Facing fourth-and-two from the five, Petersen wanted to run a halfback pass. Can you blame Z for raising hell? On what might have been his final play as a collegian, he would not handle the ball. Rather, he would serve as a decoy, motioning away from the play, and the game would be put in the hands of a 5'9" utility player who had not thrown a pass all season.
It seemed like a vast amount of trust to put in Vinny Perretta, a running back and wide receiver who didn't even rate a scholarship when he came out of La Costa Canyon High in Encinitas, Calif. (Perretta earned one before his redshirt-freshman season in '05.) But Perretta is a quintessential Bronco: tough, smart and still angry that he had been so lightly regarded.
There's another thing: He confuses defenses. Because he lines up as both a receiver and a running back, says Petersen, "They're looking at him going, What is this guy? He creates tremendous personnel problems."
And he can act. On Shop to Bunch Right, Q-Out, 18 Crack Halfback Pass, Perretta takes a direct snap and sweeps right--action identical to a running play Boise used all season. Against the Sooners, he tucked the ball, put his head down and ... lifted it back up, cocking his arm while looking toward the back of the end zone.
Key to the success of the play, says Harsin, was how well everyone, Perretta included, sold the run. "The way they fired out, their body language as they attacked the line of scrimmage--it pulled those linebackers and safeties up."

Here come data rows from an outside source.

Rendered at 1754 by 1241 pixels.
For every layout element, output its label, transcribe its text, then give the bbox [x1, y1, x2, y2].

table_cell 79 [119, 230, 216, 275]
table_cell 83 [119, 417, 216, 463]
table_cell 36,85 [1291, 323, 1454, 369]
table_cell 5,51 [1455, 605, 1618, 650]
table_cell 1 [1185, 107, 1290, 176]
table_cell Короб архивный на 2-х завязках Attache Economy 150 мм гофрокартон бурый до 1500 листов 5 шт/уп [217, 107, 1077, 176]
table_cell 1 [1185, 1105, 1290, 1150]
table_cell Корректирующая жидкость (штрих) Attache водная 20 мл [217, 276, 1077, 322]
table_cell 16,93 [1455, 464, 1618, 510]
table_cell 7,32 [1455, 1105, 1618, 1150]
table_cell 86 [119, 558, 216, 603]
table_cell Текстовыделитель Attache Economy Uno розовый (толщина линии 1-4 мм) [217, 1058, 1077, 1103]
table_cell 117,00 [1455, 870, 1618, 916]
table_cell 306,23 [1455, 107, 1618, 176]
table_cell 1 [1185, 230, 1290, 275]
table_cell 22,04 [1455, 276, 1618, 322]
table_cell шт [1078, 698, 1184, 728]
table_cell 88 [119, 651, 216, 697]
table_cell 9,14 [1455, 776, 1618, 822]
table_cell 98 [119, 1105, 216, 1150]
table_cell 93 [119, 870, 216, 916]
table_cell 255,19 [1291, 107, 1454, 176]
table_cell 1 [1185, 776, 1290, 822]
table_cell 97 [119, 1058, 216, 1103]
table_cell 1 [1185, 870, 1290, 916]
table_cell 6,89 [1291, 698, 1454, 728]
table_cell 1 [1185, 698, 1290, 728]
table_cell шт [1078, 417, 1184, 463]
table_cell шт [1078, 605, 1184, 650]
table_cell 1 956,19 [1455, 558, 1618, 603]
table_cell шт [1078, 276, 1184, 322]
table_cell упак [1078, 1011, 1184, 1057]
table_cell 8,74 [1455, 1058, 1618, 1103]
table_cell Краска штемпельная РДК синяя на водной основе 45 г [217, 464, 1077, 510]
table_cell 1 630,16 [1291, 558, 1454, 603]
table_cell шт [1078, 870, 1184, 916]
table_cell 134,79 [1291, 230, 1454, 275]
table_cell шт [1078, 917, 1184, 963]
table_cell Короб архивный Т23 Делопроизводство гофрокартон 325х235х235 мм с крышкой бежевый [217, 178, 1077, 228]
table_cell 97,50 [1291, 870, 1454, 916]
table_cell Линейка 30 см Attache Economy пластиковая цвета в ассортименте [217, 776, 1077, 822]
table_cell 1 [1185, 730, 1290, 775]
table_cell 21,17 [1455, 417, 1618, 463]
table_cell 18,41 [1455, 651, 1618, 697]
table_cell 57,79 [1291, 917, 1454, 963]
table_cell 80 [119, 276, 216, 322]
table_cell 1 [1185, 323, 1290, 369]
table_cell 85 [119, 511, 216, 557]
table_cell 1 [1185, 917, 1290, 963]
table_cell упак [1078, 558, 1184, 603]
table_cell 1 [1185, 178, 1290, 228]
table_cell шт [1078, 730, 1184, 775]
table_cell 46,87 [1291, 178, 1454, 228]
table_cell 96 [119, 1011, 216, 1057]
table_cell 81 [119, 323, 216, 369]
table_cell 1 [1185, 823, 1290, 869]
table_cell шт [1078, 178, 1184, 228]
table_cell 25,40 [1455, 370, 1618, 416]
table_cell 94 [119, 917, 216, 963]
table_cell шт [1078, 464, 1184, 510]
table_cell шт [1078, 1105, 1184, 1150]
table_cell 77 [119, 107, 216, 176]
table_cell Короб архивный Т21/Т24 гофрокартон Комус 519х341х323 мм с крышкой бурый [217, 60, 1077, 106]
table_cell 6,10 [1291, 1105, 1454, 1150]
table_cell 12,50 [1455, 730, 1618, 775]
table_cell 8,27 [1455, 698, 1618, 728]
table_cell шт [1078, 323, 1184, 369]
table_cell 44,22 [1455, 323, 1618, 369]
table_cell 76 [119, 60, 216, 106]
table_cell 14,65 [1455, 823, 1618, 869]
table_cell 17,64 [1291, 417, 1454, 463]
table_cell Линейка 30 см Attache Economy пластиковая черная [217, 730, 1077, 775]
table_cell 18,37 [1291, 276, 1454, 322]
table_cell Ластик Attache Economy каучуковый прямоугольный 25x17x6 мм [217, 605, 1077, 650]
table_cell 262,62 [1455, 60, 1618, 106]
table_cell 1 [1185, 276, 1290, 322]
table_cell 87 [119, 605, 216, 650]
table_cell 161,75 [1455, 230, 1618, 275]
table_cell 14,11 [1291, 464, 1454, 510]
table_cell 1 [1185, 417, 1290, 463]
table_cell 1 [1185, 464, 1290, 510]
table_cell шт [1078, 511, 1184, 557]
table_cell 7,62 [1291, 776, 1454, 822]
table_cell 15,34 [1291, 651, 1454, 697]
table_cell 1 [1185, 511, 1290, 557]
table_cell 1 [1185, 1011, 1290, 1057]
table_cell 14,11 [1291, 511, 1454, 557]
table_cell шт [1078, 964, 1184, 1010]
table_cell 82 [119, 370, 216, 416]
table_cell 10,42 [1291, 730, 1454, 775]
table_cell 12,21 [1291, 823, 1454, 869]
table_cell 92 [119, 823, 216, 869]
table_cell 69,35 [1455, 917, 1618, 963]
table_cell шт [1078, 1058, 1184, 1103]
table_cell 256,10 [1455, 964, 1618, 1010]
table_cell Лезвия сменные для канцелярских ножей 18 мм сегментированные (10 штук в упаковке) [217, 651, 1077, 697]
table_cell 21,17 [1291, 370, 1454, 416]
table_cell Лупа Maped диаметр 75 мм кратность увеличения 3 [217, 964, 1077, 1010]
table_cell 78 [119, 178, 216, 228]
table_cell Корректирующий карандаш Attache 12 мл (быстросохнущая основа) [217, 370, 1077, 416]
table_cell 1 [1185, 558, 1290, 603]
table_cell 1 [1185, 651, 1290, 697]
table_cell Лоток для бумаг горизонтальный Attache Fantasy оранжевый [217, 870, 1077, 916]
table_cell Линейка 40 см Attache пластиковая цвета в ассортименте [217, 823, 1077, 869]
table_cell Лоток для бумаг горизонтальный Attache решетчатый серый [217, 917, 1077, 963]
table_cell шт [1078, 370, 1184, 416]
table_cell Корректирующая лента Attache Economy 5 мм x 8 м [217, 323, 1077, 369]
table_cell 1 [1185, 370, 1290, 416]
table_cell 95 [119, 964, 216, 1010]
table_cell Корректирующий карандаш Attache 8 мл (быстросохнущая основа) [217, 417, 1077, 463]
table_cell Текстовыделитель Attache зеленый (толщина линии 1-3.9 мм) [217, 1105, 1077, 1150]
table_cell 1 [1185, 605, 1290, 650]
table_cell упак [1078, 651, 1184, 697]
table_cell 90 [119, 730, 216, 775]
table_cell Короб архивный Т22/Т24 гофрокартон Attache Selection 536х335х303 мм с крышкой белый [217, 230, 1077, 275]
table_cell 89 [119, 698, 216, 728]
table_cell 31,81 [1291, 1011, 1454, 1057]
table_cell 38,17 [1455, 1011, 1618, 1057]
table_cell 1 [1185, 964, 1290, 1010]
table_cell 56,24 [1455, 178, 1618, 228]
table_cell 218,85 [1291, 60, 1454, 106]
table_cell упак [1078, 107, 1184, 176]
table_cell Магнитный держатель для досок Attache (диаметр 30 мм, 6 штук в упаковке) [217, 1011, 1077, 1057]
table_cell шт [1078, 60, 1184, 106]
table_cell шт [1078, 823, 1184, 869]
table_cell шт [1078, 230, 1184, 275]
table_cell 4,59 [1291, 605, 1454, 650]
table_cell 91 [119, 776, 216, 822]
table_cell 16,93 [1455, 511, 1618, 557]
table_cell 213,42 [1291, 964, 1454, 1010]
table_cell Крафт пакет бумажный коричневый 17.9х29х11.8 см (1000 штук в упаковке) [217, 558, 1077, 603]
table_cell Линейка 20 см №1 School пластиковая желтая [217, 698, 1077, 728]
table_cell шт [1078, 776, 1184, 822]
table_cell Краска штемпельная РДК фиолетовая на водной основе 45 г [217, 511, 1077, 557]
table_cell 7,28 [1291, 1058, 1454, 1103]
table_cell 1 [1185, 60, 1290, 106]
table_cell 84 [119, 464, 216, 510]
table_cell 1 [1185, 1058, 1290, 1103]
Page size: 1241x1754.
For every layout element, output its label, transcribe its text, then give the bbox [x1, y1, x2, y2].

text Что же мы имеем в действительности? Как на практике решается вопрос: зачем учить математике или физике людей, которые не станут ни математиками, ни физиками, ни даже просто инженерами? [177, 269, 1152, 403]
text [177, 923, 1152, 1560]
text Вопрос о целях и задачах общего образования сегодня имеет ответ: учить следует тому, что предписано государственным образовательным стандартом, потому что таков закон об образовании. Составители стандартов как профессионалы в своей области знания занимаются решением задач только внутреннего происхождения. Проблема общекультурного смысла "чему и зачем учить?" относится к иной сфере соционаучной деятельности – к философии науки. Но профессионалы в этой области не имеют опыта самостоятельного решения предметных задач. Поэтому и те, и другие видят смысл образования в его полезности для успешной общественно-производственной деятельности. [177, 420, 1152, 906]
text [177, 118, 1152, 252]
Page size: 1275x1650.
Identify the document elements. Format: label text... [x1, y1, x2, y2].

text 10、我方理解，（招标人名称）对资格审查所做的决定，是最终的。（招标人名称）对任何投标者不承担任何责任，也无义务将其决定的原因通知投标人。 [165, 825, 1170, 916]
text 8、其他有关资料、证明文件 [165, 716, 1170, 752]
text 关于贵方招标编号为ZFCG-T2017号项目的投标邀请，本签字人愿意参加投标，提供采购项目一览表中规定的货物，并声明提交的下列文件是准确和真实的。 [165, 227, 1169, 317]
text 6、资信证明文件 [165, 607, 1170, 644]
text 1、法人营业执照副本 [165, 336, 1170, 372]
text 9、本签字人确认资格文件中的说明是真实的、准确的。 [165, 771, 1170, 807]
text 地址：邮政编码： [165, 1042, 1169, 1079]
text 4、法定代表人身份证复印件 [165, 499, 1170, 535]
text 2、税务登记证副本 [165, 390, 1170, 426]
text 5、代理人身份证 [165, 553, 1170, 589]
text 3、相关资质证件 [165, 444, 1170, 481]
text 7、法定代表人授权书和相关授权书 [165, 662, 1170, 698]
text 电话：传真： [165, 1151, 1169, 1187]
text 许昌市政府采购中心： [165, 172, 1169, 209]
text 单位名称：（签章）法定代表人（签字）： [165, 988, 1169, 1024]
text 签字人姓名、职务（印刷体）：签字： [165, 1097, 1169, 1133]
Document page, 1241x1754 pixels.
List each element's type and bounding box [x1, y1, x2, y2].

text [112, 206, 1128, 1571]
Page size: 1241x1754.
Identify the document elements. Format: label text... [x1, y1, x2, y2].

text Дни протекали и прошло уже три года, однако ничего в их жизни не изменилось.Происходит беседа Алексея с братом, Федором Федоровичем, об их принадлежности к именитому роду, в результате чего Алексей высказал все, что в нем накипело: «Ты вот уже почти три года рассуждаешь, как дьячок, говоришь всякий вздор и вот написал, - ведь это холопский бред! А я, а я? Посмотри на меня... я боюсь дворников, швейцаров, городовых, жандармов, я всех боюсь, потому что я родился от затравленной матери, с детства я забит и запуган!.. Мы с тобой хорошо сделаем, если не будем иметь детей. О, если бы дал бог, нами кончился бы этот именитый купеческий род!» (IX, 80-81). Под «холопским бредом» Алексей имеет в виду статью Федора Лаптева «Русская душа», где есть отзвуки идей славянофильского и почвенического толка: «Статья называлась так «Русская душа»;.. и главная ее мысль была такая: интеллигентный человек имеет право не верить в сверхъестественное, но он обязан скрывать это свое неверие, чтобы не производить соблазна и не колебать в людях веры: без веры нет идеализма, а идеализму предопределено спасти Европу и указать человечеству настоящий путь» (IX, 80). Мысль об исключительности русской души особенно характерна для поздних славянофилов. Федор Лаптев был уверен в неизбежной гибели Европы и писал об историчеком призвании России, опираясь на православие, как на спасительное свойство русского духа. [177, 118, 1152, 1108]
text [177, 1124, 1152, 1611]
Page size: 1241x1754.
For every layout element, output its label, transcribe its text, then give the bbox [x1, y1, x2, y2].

As he made a show of trying to get a piece of Sooners linebacker Rufus Alexander, the Big 12 defensive player of the year, Schouman said with his body language, Oh, well. I guess that's why I'm at Boise State and you're at Oklahoma. Then he planted hard with his left foot, cutting toward the back of the end zone. Perretta--still sporting his receiving gloves, by the way--had to loft the ball high enough to get it over middle linebacker Zach Latimer, who was only a half step behind Shoe.
The pass was perfect: a firm spiral Schouman snatched before Latimer wiped him out, to no avail.